Dickerson would like to punch Step, something easily enough done, as he’s standing right over him and to the side, and Step is busy tying his shoe.

But Step has considered the very real possibility of being viciously cold-cocked by his emotionally unstable partner, particularly in the light of just such an occurrence not long ago befalling him at the hands of John Smith, whose tragic loss of spouse was heartlessly – some might say sadistically – mocked by Step in the very offices that Step and Dickerson now occupy.

“That’s all I’m saying,” whines Dickerson, slobbering out every hint of a threat in the manner of an offended five-year-old.

But he’s a big five-year-old; at least tall and hard fisted.

And those fists have done their work on many an unsuspecting face – the most recent example being one Podil-area proprietor of a wanna-be Irish pub who is so fond of wearing flamingo-red trousers even as he gapes dismissively at the very customers who fill the pockets of those same flaming rouge pants, much out of place for the condition of their wearer, yet utterly expressive of the pure idiocy that this Andrew (for that’s presumably the name of the proprietor and for sure the name of his pub), shamelessly propagates under the guise of housing big-screen sports under kitsch Gaelic décor to the tune of a wildly expensive menu, which no doubt played some role in the motivation for Dickerson kicking his ass.

Step, however, consoles himself in the supreme confidence that whatever happens is meant to happen and ultimately in the interests of him to whom it happens.

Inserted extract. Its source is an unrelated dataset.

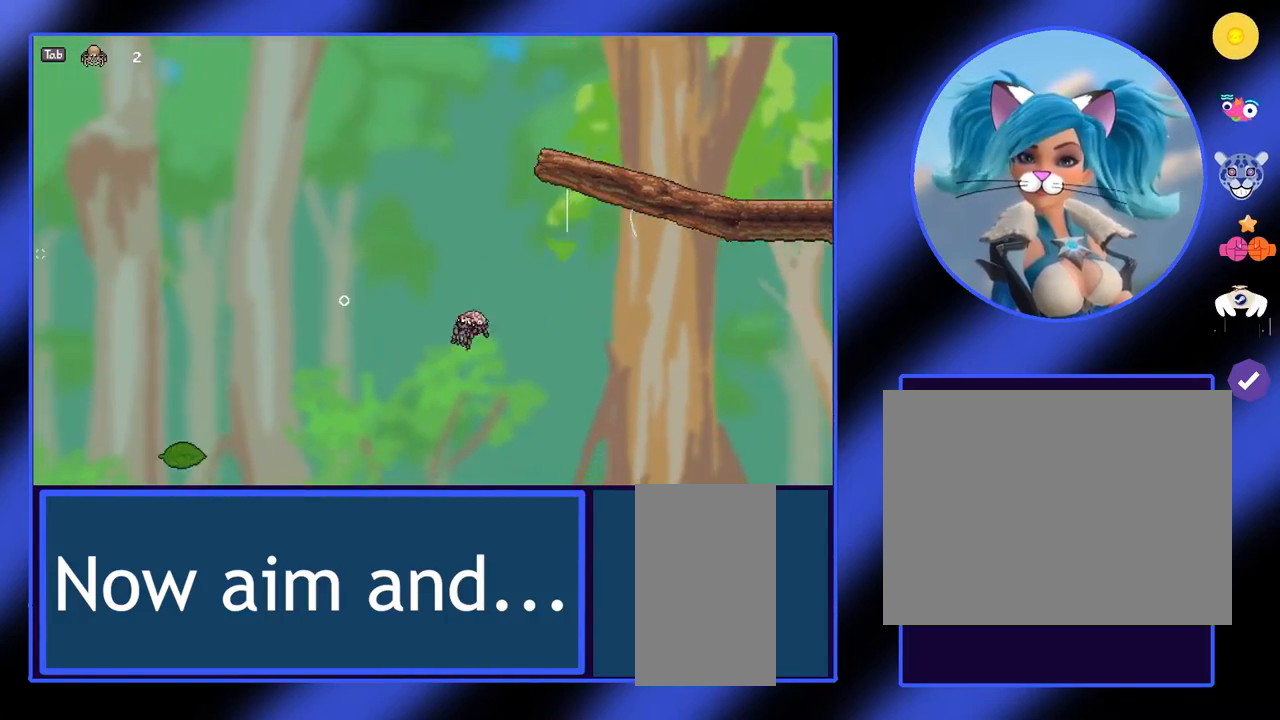
{"keys": [], "mouse": [], "events": [[400, "a", "up"]]}
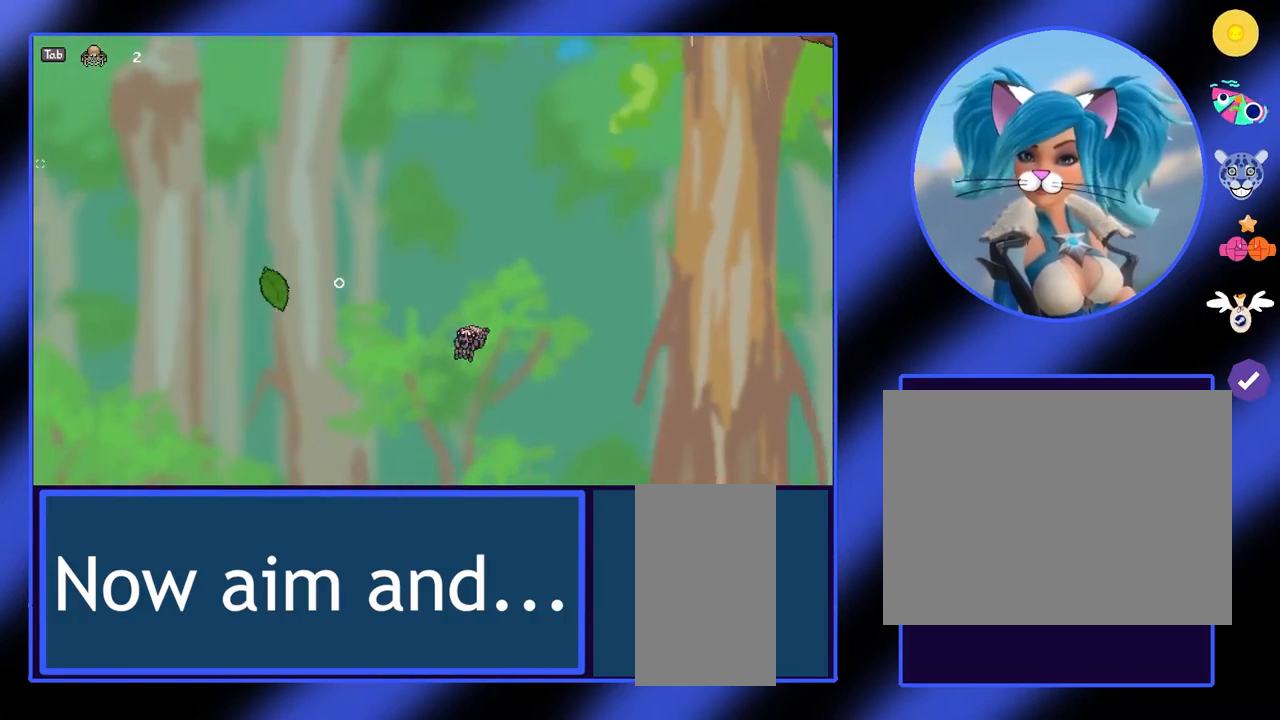
{"keys": [], "mouse": ["left"], "events": [[33, "mouse_left", "down"]]}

Or, to put it another way, it’s just beyond his dignity, outside of his character, and simply too much fucking trouble to take action, any action, but particularly action in anticipation of another’s action, when things seem to work out in his, Jack Step’s, favor, anyway.

Or, at the very least, there’s an even chance that he will come out on top, although maybe not right away, so why tip the balance in the other direction, make useless if not counterproductive efforts that would only yield him the same fifty-fifty odds that he expects to receive as a minimum anyway?

But Dickerson’s not stupid either… notwithstanding every indication to the contrary and the obvious conclusions drawn therefrom.  

Wasn’t he the one who whacked his shrink, blamed it on a bird, and didn’t even have the common sense to hide the body… from plain sight… or at least not let anyone come in to his flat, the scene of the crime, to see the cold corpse of Doctor Woo just lying there on the floor?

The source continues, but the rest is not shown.